あら、と意味ありげな視線が奥方のミシェルから当主の男性へと注がれる。
――何かあるな、と本能的にロゼルは身構えた。
『私は明朝早くに発たなきゃいけないから付き添えないんだけど。明日の夜は、第一皇子殿下の留学決定記念でね。未成年も参加できる晩餐会があるんだよ、皇宮で』
『へぇ』
なるほど、同年代の貴族の子息らの顔を覚えるにはちょうどいいか……と、ロゼルは気安く相槌を打った。再びフォークに手を伸ばす。好物のパンプキンパイに取りかかった。
さく、と切り分けるとまだ中身がほくほくとしている。少し大きめの一切れを口に入れると、数種の野菜や鶏挽き肉が一緒に詰められ、一度で何粒も美味しい。やさしい塩と香辛料で、飽きの来ない味わいだった。
内心の幸せをあまり表情に出さないロゼルだが、滲む雰囲気がとても和んでいる。それこそが我が家の晩餐の一番のごちそう―――とばかりに、イヴァンはにこにこと本題をぶっ込んだ。
『正式な場だからね。ちゃんとドレス着てね』
『……ッ』
『ごふっ!』
あやうく喉に好物を咀嚼途中で流し込みかけ、令息姿の少女は固まった。傍らではなぜか、イデアが咳き込んでいる。――大丈夫かこの人?
もぐもぐと、出来うる最速で安全にパイを嚥下したロゼルは、左隣の青年の顔を覗き込んだ。
『平気? 先生』
『あ、はい大丈夫。すみません』
なんとも言えない、温い視線を感じて顔を正面に向けると、物凄く楽しそうな母ミシェルと目が合った。
『私の出番ね』
『え。母上?』
……裏切るんですか? と言外に仄めかすと、実にやる気満々のまなざしが返ってきた。
まさか。
『男の子の格好も似合うし、大好きだけれど。とっても良い機会よね。是非、ここは張り切ってキーラ家第三息女として装いましょう。

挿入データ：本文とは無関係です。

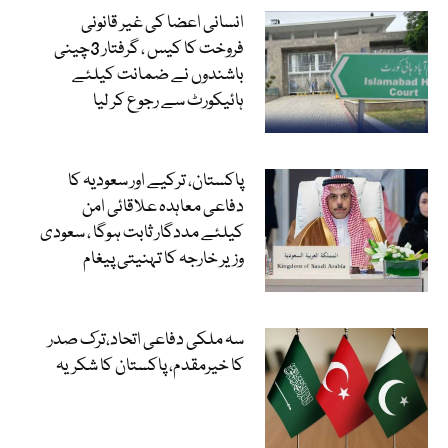
انسانی اعضا کی غیر قانونی
فروخت کا کیس ، گرفتار 3چینی
باشندوں نے ضمانت کیلئے
ہائیکورٹ سے رجوع کر لیا
پاکستان، ترکیے اور سعودیہ کا
دفاعی معاہدہ علاقائی امن
کیلئے مددگار ثابت ہوگا ، سعودی
وزیر خارجہ کا تہنیتی پیغام
سہ ملکی دفاعی اتحاد،ترک صدر
کا خیرمقدم، پاکستان کا شکریہ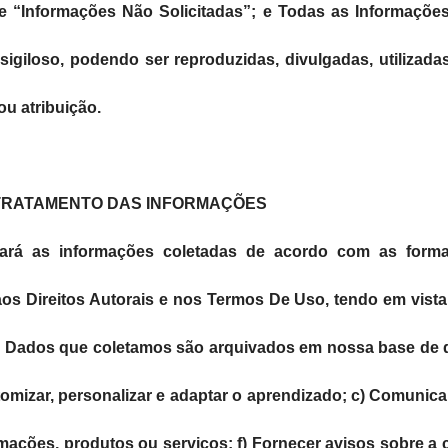
 “Informações Não Solicitadas”; e Todas as Informações
sigiloso, podendo ser reproduzidas, divulgadas, utilizada
ou atribuição.
O TRATAMENTO DAS INFORMAÇÕES
zará as informações coletadas de acordo com as formas
 aos Direitos Autorais e nos Termos De Uso, tendo em vista
 Dados que coletamos são arquivados em nossa base de da
omizar, personalizar e adaptar o aprendizado; c) Comunic
ormações, produtos ou serviços; f) Fornecer avisos sobre a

わたくしは明日、午後から王妃様に呼ばれてるので残念ながら支度に立ち会えないの。――安心なさい。腹心の侍女達に任せていくわ』
『どうして複数がかりなんです。たかだか女物の衣服に袖を通すだけでしょう』
『!』
バンッ、と。
決して大きな音ではなかったが、突如豹変したミシェルがテーブルを平手で打った。
『お黙んなさいロゼル。その認識は間違っています』
『あ、はい。申し訳ありません』
しれっと、水を入れたグラスを片手に素直に謝るロゼル。母の導火線はことのほか短い。その琴線の触れる箇所はおおむね把握済みだ。

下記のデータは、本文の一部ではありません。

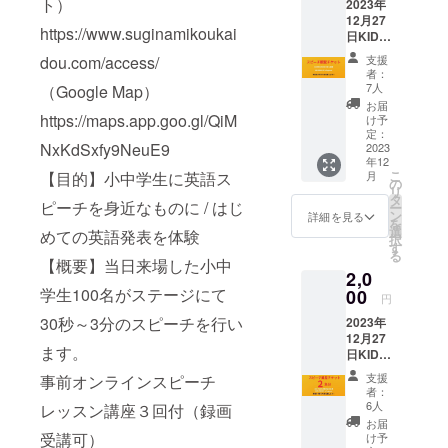
ター
ト）
とをラ
2023年
い合わ
指していま
から3分
途観覧
ZOOM
ト 一般
東大寺
イフ
12月27
せくだ
のス
チケッ
を予定
す。
社団法
https://www.suginamikoukai
学園中
ワーク
日KIDS
さい→
ピーチ
トをご
してお
人
高英語
として
SPEAK
kidsspe
ができ
購入く
dou.com/access/
りま
支援
Global
教員、
いる。
UP！
akupsu
ます。
ださ
者：
す。
Kids'
香里ヌ
現在、
EAK
ginami
●２名続
7人
（Google Map）
い。 ●
URLを
Mom代
ヴェー
京都芸
UP！
@gmail
けてス
計3回の
お届
メール
表理事
ル学院
術大学
「はじ
https://maps.app.goo.gl/QiM
.com）
ピーチ
け予
オンラ
にてお
オギク
小学校
客員教
めての
●2023
定：
を行い
インス
送りし
ボカ
学校長
授、
NxKdSxfy9NeuE9
英語発
2023
年12月
ます。
ピーチ
ます。
フェ
を経て
NPO学
年12
表」観
27日
●２名本
グルー
【ピグ
English
こ
【目的】小中学生に英語ス
現職。
月
習学協
覧席 ●
(水)杉並
の
人のス
プ講習
マリオ
School
リ
テンプ
会代表
当日受
公会堂
タ
ピーチ
付き。
ン恵美
ピーチを身近なものに / はじ
校長
ー
ル大学
理事、
付にて
「はじ
ン
（第１
詳細を見る
１回目
子プロ
TEDx
を
大学院
一般社
お名前
めての
選
部～第
めての英語発表を体験
12月2日
フィー
オーガ
択
SLA（
団法人
をご提
英語発
す
５部を
(土)
ル】
ナイ
る
第２言
クロス
示くだ
表」３
【概要】当日来場した小中
予定し
17:00-
IQ200グ
ザー ３
語学）
オー
2,0
さい。
名分の
ていま
18:00予
ローバ
児の母
課程修
バー
学生100名がステージにて
●このチ
00
スピー
す）の
定 ２回
円
ル教育
8歳まで
了 草
キャリ
ケット
チ参加
お時間
目 12月
コンサ
に正し
の根英
30秒～3分のスピーチを行い
ア代表
2023年
をお持
権利。
帯の
9日(土)
ルタン
い脳の
語勉強
理事、
12月27
ちの方
１名ず
み、１
17:00-
ト 一般
ます。
回路を
会暁の
コーチ
日KIDS
は第1部
つ30秒
家庭か
18:00予
社団法
育て、
会共同
ングや
SPEAK
～第5部
から3分
らス
定 ３回
支援
事前オンラインスピーチ
人
世界で
代表
ほめ言
UP！
までご
のス
ピー
者：
目 12月
Global
も一流
オック
葉、英
EAK
観覧い
ピーチ
6人
レッスン講座３回付（録画
カー２
16日
Kids'
の活躍
ス
語学習
UP！
ただけ
ができ
名+保護
お届
(土)
Mom代
ができ
フォー
法、な
「はじ
ます。
受講可）
ます。
け予
者2名の
17:00-
表理事
る子ど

自身の迂闊さを迅速に詫びる愛娘に、ミシェルは眼光を和らげた。
『わかればよろしい』
瞳を伏せた奥方に、怒りの波が収まったことを察知したイヴァンは、何食わぬ顔で斜め向かいの青年に語りかけた。
『じゃ、リース君。私の代理で付き添い頼むよ。…………ほんと、頼むね?』
『――はい?』
素で訊き返すイデアの声が、妙に印象的だった。